For banks though, with billions on their balance sheets, it can be a major problem if asset values are severely impacted by a downturn.
Without getting bogged down in the legislation, BASEL III is a global regulatory standard (covering capital adequacy, stress testing and liquidity measures) which is to be implemented globally in the next half decade or so.
The standard mandates that, among other restrictions, banks’ leverage ratio should be capped at 33 times. Other restrictions are suggested including the amount of capital that banks must hold.
The good news is that Australia’s banks by and large are close to complying with most of the requirements of BASEL III. The bad news is that 33 times is still one heck of a big leverage ratio!
The implicit guarantee
Those with a passing interest in economic history will know that Karl Marx and Austrian Marxist Joseph Schumpeter famously discussed the idea of ‘creative destruction’ or ‘Schumpeter’s gale’ in the capitalist economy.
Later the term was somewhat twisted and popularised by free-market economists who suggested that just as species adapt and thrive through survival of the fittest, so it should be for companies.
Well, it doesn’t quite work that way now. The big four banks benefit from an implicit government guarantee that they will be bailed out should they so require.
In fact, in 2008, Kevin Rudd’s government placed a ban on short-selling, ostensibly to shore up the overall share market, but the word on the street at that time was that the ban was put in place to support the ailing fortunes of Macquarie Bank. So perhaps the guarantee runs wider than the big four banks?
Indeed, in the US, the government guarantee even ran outside the financial institutions, with taxpayers 'generously' bailing out the failed General Motors company.
3 reasons that the big banks can get bigger
The implicit guarantee can easily cause the big banks to get bigger for 3 reasons:
i)              A bank which is guaranteed can borrow more – counter-parties and creditors feel comforted by the guarantee

ii)             The bank is incentivised to take on more risk as its downside is protected

iii)            If the bank gets bigger, its implicit guarantee becomes ever more certain – they will certainly become “too big to fail”!
2 ways to profit from the banks
While interest rates low, there are two main ways in which average investors can profit from the big 4’s oligopoly.
Firstly, you can buy shares in the banks and enjoy a generous dividend stream. Each of the big four banks pay a strong dividend to return excess cash back to shareholders and consequently the sector pays materially higher dividends than the market at large.
Short-term capital growth prospects are a little less clear as the graph below perhaps implies (Aussie banks are among the most expensive globally on a price-to-book basis, which is reflective as much of dreadful confidence levels in banks elsewhere as strong confidence in Australian banks, it has to be said), but over the long term shareholders also have the opportunity to participate in upside as the banks grow.
If this is to be your approach, remember the old adage – don’t put all of your eggs in one basket. Some diversification is preferable and strongly advisable.

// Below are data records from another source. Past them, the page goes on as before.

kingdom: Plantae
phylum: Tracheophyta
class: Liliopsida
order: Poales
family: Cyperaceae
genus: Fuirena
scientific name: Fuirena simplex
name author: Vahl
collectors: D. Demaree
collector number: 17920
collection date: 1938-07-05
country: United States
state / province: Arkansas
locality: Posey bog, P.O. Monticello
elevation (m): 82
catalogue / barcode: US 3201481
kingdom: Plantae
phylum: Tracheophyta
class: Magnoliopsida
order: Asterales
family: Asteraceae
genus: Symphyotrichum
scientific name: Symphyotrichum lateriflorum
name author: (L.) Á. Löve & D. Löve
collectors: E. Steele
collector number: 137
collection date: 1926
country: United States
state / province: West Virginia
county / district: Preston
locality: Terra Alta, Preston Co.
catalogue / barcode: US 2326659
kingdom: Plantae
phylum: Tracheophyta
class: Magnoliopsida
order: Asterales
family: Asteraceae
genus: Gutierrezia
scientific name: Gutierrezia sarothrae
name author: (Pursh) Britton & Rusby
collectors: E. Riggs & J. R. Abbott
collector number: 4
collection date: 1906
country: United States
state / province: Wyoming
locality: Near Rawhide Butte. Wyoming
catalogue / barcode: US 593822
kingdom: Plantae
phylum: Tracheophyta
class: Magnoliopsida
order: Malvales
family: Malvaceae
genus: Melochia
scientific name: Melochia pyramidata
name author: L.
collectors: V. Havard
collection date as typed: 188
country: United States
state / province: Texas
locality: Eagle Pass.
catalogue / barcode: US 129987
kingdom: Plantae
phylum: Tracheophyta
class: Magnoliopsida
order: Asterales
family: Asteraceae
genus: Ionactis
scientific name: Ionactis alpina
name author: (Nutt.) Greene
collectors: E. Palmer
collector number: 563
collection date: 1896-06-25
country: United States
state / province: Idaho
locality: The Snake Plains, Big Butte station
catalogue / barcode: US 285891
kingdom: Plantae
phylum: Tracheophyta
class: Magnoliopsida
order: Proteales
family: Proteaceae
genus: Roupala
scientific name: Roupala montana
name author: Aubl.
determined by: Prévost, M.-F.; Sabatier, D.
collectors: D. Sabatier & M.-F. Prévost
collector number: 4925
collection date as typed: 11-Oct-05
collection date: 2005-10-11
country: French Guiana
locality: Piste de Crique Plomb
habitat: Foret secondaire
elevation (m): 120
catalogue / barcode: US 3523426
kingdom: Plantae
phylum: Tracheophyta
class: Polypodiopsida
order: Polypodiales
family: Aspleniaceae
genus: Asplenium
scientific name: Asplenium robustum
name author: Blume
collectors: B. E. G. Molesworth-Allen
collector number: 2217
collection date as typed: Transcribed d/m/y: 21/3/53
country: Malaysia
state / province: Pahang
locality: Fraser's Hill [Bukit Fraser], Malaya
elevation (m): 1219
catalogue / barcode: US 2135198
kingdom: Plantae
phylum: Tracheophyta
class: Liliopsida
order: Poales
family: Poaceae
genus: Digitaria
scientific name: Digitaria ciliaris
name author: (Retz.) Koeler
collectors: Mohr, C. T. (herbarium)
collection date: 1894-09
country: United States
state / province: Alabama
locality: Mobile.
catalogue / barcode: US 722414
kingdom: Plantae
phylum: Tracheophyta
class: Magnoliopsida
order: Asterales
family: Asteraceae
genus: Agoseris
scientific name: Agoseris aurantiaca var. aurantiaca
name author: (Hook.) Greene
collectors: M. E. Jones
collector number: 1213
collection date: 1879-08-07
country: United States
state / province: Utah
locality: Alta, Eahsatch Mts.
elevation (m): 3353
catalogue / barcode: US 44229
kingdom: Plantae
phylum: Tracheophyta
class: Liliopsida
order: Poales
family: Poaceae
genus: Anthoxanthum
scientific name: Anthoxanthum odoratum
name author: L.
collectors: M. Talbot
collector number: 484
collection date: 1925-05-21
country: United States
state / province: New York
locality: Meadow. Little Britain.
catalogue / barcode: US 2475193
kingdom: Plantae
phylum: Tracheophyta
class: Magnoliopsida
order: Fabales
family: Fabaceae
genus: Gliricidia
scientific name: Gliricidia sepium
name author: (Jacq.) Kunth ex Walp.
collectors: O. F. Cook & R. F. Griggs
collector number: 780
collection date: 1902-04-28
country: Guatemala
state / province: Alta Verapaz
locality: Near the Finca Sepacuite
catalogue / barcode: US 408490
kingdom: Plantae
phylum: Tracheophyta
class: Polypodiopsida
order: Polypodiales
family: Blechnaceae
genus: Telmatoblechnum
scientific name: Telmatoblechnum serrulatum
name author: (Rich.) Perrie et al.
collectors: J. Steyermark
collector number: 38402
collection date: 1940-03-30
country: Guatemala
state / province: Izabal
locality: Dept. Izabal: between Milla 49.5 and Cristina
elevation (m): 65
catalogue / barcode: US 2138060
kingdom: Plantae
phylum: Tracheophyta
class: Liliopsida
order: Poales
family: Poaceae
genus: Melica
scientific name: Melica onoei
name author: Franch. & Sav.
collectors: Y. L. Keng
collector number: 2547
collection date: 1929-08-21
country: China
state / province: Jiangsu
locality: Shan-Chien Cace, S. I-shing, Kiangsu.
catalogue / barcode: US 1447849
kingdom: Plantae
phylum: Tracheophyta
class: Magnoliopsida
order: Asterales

Secondly, we can use the banks’ capital in order to invest in residential property.
At the time of writing the major banks have standard variable rates that vary from around 6.58% to 6.71%, which is very cheap on a historical basis.
Property markets were weak through 2011 and early 2012, so counter-cyclical investors are circling to seek out bargains.
3 year fixed mortgage rates are available lower still. Savvy investors will shop around and negotiate for the best deal.